Louise Gold reviews Last Rights, Channel Four
Set in urban London, and the closed rooms of 10 Downing Street, Last Rights is a film that brings the seriousness of political corruption to street-level Britain. It depicts how an average inner city teenager catches a glimpse of the cynical, arrogant and dangerous plans law-makers could make if we let them; the reality behind all the personable speech-making and hand-shaking of the Government. The point is to show how the teenager, Max, can make a far greater impact on the system than he thinks, the system that has him down as apathetic and easily subordinated.
When the new Prime Minister (Charles Dance) achieves power in the fictitious yet strangely familiar storyline, written by Clive Bradley, he denounces any worries about the lack of opposition to his Democratic Consensus Party, explaining that “it’s not about opposition, it’s about government”.
The notion of a “democratic consensus” effectively dismisses any real conflict in society and ignores the interests of huge swathes of society, all with enough smarm to suggest good intentions. Ringing bells anyone? “The Third Way”, “Forward not back”, “modernisation” etc. Clive does a nice job of fitting every slimy, scary and secretive thing about New Labour into this “new” party, and into the PM’s character.
The film was aired on Channel Four as a three-part educational, focusing on the political concept of citizenship. That concept has had a kicking in recent years. The neo-liberal agenda adopted by Thatcher and consolidated by Blair, aims to make us more apathetic consumers than active citizens.
In the film, the ease at which the government passes legislation, that in the PM’s words, gives “the British people what we want”, demonstrates Rousseau’s dictum that we are “slaves” until momentarily freed at each general election. The restrictive laws that are “attacking civil liberties” in the film (and right now) show us the harm not getting involved can do.
The only political opposition to the government left in 2009, the year when the film is set, appears in the form of organised collectives, represented here by a motley crew of internet geeks and hippies. But what really shakes things up is the well cast (and frankly well fit) Max (Ashley Walters, aka Asher D from So Solid Crew, and star of Bullet Boy).
As our chief protagonist we cannot help but like Max. Max is a black teenage boy from a patriarchal single parent family and his character tackles stereotypes head on. Single parent families are usually matriarchal, and Max isn’t the ghetto rude boy viewers might have expected him to be. Max exceeds our expectations and has a sense of humour too. Although seemingly disengaged from what’s happening politically, he becomes entangled in it anyway because of an overriding loyalty to his friend Tariq.
Tariq, put to work thieving by the brutal Steve, steals David Spears’s (Philip Glenister) laptop in the opening scenes. Spears is the PM’s right hand man, and this turn of events gets the boys embroiled in brutality at the hands of the governments “special unit” or “secret police”. The importance of these characters, not only to the plot but also to making it relevant to a young, impressionable and sometimes apolitical audience, is of the utmost importance.

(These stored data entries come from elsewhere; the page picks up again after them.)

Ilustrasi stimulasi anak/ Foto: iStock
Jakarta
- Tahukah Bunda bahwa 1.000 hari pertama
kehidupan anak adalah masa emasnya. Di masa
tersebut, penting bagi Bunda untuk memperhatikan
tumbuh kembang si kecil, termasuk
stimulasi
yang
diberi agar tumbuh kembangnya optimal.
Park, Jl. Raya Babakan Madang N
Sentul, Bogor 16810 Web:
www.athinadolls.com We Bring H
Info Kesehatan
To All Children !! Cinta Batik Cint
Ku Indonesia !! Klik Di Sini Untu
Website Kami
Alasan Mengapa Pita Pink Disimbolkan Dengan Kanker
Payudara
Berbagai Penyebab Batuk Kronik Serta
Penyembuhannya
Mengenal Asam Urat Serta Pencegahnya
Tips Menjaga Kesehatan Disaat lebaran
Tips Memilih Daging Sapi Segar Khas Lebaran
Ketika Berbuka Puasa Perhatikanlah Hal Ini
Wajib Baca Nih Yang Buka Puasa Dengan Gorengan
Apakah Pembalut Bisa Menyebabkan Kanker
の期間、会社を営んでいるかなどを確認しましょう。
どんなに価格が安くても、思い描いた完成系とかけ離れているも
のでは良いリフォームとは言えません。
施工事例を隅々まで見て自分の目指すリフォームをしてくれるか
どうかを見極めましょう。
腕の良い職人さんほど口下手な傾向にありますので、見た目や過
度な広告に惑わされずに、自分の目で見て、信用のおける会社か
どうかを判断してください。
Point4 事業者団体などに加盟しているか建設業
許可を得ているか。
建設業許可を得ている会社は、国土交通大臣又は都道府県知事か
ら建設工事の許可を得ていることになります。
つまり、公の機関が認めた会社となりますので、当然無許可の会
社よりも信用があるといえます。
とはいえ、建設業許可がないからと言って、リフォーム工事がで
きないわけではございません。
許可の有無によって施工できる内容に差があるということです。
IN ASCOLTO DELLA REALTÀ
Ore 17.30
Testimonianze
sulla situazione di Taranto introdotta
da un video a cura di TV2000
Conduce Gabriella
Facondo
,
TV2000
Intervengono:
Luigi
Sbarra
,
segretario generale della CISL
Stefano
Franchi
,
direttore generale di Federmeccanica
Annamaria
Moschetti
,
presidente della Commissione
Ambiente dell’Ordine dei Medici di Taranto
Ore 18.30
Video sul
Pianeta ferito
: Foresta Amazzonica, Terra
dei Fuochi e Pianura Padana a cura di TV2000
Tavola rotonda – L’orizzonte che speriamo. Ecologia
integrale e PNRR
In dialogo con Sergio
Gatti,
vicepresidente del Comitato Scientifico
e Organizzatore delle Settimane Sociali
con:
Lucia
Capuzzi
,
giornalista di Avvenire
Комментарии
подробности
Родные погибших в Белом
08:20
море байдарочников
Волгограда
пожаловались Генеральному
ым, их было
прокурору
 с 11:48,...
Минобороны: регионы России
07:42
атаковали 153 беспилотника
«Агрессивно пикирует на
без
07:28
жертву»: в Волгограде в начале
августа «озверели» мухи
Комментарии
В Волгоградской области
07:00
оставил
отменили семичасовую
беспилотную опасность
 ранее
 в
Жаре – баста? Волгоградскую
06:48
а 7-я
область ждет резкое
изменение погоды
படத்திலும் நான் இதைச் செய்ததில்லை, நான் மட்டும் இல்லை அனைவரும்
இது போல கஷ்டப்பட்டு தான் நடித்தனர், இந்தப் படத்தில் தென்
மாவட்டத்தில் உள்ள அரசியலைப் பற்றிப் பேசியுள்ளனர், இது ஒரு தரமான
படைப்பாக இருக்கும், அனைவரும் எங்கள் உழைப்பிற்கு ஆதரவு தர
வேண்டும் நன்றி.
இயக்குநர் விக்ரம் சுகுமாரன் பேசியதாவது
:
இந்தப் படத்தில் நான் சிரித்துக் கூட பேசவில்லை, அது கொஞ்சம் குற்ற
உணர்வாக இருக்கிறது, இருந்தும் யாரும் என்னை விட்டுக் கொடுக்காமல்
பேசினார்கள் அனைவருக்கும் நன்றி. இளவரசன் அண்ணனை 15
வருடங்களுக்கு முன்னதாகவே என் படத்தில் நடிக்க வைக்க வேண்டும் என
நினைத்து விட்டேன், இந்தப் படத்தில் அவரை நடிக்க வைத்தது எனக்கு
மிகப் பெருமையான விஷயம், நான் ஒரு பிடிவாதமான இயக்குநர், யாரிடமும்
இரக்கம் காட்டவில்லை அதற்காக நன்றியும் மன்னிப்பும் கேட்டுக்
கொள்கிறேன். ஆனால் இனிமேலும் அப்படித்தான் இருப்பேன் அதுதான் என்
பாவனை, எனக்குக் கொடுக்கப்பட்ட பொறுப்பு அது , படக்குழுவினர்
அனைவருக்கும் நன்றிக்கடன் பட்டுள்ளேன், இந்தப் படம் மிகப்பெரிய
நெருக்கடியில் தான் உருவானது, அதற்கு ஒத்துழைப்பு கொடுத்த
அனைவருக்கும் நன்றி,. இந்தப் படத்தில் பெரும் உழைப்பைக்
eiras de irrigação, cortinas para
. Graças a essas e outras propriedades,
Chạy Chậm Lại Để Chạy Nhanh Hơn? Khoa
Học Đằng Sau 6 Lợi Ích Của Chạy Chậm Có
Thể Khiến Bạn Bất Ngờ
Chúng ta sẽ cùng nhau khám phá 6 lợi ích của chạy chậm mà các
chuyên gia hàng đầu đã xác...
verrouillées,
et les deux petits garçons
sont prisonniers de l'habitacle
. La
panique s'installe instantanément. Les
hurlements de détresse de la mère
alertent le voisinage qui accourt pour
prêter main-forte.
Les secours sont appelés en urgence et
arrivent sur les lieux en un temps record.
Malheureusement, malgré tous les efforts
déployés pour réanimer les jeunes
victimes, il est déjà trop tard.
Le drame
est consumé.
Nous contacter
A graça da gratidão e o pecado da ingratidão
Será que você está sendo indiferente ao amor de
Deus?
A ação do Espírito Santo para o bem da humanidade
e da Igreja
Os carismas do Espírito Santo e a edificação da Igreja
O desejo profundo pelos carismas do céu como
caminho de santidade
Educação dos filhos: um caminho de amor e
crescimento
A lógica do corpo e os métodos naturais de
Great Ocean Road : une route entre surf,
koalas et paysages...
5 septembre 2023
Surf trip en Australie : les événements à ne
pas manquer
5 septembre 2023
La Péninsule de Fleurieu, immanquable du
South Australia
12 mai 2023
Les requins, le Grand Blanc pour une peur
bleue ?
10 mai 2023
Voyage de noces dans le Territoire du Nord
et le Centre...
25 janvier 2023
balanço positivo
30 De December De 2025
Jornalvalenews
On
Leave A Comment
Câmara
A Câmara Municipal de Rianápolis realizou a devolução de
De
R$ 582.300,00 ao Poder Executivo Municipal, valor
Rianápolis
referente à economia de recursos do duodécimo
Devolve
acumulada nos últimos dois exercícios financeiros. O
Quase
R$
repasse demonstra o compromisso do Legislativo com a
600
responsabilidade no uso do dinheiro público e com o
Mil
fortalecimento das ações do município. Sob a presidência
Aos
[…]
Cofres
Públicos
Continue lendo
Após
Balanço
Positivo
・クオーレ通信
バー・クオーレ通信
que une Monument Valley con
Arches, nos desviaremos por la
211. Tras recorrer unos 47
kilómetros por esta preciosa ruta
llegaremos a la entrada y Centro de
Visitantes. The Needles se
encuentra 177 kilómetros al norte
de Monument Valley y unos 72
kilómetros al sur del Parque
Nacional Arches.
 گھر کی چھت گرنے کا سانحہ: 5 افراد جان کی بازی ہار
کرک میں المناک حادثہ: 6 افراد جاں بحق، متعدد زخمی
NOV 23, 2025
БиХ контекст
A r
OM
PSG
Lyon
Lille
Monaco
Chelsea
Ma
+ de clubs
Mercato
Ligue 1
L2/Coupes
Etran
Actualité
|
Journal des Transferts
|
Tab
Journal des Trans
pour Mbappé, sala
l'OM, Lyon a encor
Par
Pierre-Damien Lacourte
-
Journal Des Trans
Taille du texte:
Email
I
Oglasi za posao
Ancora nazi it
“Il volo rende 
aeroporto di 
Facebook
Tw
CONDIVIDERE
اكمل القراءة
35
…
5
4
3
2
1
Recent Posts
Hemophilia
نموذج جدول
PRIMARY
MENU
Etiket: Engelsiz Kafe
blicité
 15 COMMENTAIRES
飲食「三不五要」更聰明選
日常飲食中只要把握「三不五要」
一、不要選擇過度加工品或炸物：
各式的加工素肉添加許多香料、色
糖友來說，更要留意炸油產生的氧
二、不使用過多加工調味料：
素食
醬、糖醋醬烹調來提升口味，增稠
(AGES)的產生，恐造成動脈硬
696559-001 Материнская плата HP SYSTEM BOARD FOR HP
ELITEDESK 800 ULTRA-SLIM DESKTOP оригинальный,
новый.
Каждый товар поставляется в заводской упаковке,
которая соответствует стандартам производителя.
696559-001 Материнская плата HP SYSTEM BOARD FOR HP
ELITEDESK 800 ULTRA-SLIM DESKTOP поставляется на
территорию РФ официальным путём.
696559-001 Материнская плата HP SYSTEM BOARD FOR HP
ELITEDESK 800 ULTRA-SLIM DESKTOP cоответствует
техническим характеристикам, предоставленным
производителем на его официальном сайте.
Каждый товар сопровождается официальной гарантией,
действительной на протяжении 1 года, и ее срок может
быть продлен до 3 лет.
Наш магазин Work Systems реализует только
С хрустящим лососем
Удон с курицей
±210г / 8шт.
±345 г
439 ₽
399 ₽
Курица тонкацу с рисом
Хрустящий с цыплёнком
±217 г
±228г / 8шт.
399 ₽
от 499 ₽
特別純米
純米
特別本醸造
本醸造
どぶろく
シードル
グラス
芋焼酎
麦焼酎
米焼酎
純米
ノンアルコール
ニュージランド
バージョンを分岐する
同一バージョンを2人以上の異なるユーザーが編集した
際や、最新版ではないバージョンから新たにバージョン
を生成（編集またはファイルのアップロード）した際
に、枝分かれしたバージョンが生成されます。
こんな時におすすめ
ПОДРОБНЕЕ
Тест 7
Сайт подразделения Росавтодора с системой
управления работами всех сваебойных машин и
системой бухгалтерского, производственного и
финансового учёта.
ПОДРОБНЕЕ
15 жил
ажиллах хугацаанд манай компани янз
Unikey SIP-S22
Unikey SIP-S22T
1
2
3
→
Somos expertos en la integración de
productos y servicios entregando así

Enter the PM’s daughter, Melissa Wheeler (Keira Malik), whose affair with Spears goes unnoticed by her father. The PM refers to her as his “first lady”, an Americanism that suggests the centralising of power into the PM’s hands.
She in turn fails to notice her father’s alarming political plans. That is, until, whilst trying to get the laptop back, Melissa becomes involved in Max’s search for Tariq.
Both of their searches should end in the same place, but the story doesn’t end here as both find themselves striving for justice.
Meanwhile Spears holds Tariq without trial in a torture chamber reminiscent of Guantanamo. The scene demonstrates who’s dispensable, whilst emphasising who’s all powerful too.
When the story is wrapped up it the dialogue is a bit over the top: the PM says things like, “With any luck general elections will be a thing of the past,” and that turns him into a bit of a caricature villain. Despite the efforts of Melissa and Max to defeat their “baddy” however, the PM manages to bury the scandal revealed to the nation by his daughter.
He uses the “call me Tony” tactics of our very own PM, distracting the nation in order to establish the end of all opposition. Making it “about government”, about policy and not principle, and about power in the hands of a tiny, self-serving group, rather than in the hands of the people. He declares, “The debate is over”.